* **Text block**:

Say goodbye to Acting Department of Homeland Security secretary Kevin McAleenan who, like other Trump officials before him, suddenly feels the need to “spend more time with his family”.
McAleenan – who replaced Kirstjen Nielsen after she was finally fired in April – has been subjected to his fair share of ridicule for participating in the administration’s cruel border crackdown.
Just this week, for example, Kevin was compelled to leave the stage at Georgetown University’s law school, where protesters held up signs reading “hate is not normal” and chanted pro-immigrant slogans.
That’s how things have been going for McAleenan lately.
And he had clearly had enough anyway. In a recent Washington Post interview that enraged Trump loyalists and immigration hardliners, McAleenan lamented the extent to which he has been unable to shape the narrative or otherwise override fanatics who were installed in Stephen Miller’s purge after Nielsen was banished.
“What I don’t have control over is the tone, the message, the public face and approach of the department in an increasingly polarized time”, McAleenan told the Post. “That’s uncomfortable, as the accountable, senior figure”.
That was on October 1, and it effectively marked the end for McAleenan. Trump made it official on Friday night.
“Kevin McAleenan has done an outstanding job as Acting Secretary of Homeland Security. We have worked well together with Border Crossings being way down”, Trump said, in the by-now- familiar setup to announcing a high-profile departure. “Kevin, after many years in Government, wants to spend more time with his family and go to the private sector”.
The president says he’ll name a new acting DHS head soon, but it’s not clear who it would be. “Under the Vacancies Act, which stipulates that the position must go to certain ranked officials in the department, none of [Trump’s] hardliners can immediately succeed McAleenan”, The New York Times writes. “[Ken] Cuccinelli would face strong opposition from the Senate majority leader, Mitch McConnell, for his political efforts to back insurgent Senate candidates, including one challenging McConnell”. Oops.

* **Source data**:
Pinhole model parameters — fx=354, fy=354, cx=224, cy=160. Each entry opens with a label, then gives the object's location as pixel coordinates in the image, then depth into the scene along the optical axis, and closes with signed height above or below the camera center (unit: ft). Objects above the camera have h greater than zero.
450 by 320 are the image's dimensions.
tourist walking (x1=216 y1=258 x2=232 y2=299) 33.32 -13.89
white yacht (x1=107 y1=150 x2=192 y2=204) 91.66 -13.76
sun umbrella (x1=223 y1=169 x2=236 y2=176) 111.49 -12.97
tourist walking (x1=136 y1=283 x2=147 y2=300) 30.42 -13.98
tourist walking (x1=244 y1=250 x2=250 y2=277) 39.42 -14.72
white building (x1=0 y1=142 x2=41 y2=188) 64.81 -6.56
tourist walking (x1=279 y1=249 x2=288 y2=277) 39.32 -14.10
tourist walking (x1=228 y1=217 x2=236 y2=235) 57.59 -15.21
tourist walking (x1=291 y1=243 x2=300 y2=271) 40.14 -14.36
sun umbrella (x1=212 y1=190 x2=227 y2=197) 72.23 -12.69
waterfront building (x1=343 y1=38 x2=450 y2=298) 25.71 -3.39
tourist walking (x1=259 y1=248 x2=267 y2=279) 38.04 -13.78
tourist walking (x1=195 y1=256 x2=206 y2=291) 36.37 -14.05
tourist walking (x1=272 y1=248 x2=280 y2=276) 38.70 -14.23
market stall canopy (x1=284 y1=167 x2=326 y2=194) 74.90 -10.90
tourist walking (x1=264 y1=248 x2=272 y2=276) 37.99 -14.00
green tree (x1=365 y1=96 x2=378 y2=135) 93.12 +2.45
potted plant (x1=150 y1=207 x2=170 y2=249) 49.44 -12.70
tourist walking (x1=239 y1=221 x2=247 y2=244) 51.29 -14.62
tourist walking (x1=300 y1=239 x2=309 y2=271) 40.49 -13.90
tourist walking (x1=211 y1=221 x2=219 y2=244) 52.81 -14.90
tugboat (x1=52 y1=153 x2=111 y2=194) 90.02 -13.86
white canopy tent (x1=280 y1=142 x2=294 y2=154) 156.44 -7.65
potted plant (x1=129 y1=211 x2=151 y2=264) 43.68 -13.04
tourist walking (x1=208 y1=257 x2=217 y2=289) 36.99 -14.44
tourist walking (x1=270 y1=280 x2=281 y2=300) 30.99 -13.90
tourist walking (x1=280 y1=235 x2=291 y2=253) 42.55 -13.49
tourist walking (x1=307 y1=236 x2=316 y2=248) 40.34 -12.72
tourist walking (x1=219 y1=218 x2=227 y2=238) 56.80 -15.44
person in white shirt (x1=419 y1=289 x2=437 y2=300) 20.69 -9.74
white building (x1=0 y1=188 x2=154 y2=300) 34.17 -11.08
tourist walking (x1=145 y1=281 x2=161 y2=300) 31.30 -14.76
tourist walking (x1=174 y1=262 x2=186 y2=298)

* **Task 1**: In the text about Kevin McAleenan's departure, whom did McAleenan replace at the Department of Homeland Security?
* **Task 2**: Condense the paragraph of the McAleenan text that begins "The president says he'll name a new acting DHS head soon" into a short bulleted list that keeps its main facts.

* **Your response 1**: Kirstjen Nielsen

* **Your response 2**:
- Trump says he will soon name a new acting DHS head, but it is unclear who that will be.
- The New York Times writes that under the Vacancies Act, the post must go to certain ranked officials in the department, so none of Trump's hardliners can immediately succeed McAleenan.
- Ken Cuccinelli would face strong opposition from Senate majority leader Mitch McConnell because he backed insurgent Senate candidates, including one challenging McConnell.